Scene geometry reasoning data

--- START ---

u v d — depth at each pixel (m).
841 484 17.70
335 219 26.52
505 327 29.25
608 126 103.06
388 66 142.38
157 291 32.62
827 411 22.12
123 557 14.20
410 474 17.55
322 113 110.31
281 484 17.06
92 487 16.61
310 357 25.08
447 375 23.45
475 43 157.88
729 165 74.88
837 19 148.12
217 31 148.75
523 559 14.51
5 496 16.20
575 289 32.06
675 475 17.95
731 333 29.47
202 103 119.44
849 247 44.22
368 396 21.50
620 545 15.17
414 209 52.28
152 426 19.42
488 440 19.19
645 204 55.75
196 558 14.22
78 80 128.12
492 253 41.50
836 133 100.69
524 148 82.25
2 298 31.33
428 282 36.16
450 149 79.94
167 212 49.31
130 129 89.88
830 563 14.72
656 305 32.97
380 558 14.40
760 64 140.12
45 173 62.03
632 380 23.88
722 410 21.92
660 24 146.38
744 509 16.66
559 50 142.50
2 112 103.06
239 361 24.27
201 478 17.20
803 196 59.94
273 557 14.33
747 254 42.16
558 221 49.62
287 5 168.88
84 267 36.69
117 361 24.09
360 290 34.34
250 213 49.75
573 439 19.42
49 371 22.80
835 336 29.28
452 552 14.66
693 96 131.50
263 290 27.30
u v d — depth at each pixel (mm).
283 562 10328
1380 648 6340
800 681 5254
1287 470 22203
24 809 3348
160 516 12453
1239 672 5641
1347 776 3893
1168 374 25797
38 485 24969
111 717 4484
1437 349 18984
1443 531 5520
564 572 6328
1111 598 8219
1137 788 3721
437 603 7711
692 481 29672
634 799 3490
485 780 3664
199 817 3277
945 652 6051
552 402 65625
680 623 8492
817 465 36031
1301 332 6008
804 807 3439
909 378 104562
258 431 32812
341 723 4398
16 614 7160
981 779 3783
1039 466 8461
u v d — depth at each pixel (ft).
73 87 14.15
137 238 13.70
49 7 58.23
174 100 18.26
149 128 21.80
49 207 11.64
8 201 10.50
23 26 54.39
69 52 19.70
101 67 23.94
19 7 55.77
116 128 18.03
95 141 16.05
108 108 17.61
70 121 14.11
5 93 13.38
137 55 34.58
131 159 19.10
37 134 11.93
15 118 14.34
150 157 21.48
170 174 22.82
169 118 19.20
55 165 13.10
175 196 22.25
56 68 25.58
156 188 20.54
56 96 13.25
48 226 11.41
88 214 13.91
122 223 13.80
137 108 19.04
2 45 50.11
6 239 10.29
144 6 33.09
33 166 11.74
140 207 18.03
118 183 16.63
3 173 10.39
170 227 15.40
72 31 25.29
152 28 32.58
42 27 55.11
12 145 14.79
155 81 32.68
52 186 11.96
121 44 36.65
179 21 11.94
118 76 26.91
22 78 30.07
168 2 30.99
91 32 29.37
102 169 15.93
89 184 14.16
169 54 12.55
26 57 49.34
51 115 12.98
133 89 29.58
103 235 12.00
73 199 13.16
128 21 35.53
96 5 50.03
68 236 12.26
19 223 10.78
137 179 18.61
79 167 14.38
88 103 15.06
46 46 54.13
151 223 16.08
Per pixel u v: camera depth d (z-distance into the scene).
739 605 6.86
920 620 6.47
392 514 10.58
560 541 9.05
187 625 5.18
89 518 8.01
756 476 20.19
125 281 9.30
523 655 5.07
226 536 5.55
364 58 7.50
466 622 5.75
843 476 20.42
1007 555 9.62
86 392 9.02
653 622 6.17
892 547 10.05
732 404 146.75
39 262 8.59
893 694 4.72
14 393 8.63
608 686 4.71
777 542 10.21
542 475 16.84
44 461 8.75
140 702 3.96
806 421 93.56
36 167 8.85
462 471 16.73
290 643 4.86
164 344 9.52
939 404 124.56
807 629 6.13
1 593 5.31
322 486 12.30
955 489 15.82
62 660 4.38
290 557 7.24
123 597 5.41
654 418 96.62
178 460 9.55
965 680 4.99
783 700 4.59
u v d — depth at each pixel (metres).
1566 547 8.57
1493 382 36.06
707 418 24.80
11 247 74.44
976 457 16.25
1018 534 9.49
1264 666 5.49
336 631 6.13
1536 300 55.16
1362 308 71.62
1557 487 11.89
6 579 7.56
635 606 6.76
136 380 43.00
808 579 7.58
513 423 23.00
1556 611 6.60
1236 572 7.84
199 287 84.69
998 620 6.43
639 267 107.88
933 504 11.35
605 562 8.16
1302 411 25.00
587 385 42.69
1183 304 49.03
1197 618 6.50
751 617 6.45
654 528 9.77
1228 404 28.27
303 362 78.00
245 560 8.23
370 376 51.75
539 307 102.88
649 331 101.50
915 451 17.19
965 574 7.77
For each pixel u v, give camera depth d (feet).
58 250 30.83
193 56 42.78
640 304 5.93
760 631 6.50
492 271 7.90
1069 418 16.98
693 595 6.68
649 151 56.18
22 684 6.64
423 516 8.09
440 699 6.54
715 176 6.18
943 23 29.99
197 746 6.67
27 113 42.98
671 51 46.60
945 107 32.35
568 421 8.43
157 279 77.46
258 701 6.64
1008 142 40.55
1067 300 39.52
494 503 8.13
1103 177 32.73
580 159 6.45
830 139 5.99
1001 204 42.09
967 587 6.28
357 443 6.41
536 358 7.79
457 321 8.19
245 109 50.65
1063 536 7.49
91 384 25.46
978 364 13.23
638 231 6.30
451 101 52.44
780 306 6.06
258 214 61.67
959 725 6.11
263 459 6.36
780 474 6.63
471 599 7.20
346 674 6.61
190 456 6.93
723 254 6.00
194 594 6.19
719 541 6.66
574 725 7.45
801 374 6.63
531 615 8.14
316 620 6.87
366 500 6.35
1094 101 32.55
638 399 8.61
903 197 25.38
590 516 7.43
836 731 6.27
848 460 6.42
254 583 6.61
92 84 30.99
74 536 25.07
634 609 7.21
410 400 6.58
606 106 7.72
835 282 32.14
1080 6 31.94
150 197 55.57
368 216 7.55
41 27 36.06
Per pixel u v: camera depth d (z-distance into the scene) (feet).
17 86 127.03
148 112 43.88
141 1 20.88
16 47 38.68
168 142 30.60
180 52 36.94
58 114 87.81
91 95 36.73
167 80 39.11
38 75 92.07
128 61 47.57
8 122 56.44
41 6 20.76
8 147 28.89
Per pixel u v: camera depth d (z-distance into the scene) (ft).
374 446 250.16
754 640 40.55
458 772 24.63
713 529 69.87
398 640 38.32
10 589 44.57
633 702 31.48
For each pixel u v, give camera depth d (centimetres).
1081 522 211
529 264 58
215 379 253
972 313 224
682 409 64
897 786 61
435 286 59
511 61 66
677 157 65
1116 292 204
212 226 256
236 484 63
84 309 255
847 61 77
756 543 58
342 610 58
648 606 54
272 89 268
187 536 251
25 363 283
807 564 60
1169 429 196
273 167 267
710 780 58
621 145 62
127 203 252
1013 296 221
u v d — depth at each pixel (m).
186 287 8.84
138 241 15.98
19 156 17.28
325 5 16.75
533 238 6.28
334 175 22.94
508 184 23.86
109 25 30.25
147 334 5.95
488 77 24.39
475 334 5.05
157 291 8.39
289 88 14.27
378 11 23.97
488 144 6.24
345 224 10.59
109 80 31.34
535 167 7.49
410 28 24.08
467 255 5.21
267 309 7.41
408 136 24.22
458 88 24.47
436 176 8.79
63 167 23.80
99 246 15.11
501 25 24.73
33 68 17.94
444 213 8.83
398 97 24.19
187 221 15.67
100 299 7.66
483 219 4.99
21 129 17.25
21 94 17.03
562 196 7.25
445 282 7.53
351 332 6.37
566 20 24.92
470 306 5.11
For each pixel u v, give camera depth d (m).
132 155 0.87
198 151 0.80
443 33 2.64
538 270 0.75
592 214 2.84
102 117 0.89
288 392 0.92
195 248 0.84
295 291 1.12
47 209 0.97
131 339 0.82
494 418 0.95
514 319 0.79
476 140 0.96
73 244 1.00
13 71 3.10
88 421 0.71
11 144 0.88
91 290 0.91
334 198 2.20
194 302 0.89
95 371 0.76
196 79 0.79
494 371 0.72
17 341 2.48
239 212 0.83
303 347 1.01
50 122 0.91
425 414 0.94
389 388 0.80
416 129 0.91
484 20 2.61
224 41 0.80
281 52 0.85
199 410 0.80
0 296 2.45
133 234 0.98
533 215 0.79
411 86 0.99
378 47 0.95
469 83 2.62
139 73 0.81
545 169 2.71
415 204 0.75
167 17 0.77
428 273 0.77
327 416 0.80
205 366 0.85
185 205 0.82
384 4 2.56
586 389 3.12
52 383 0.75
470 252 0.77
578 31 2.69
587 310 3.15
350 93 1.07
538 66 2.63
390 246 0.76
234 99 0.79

--- END ---

Could you find every line in the records above that has the string "distance" and copy it?

Per pixel u v: camera depth d (z-distance into the scene).
Per pixel u v: camera depth d (z-distance into the scene) (feet).
Per pixel u v: camera depth d (z-distance into the scene) (ft).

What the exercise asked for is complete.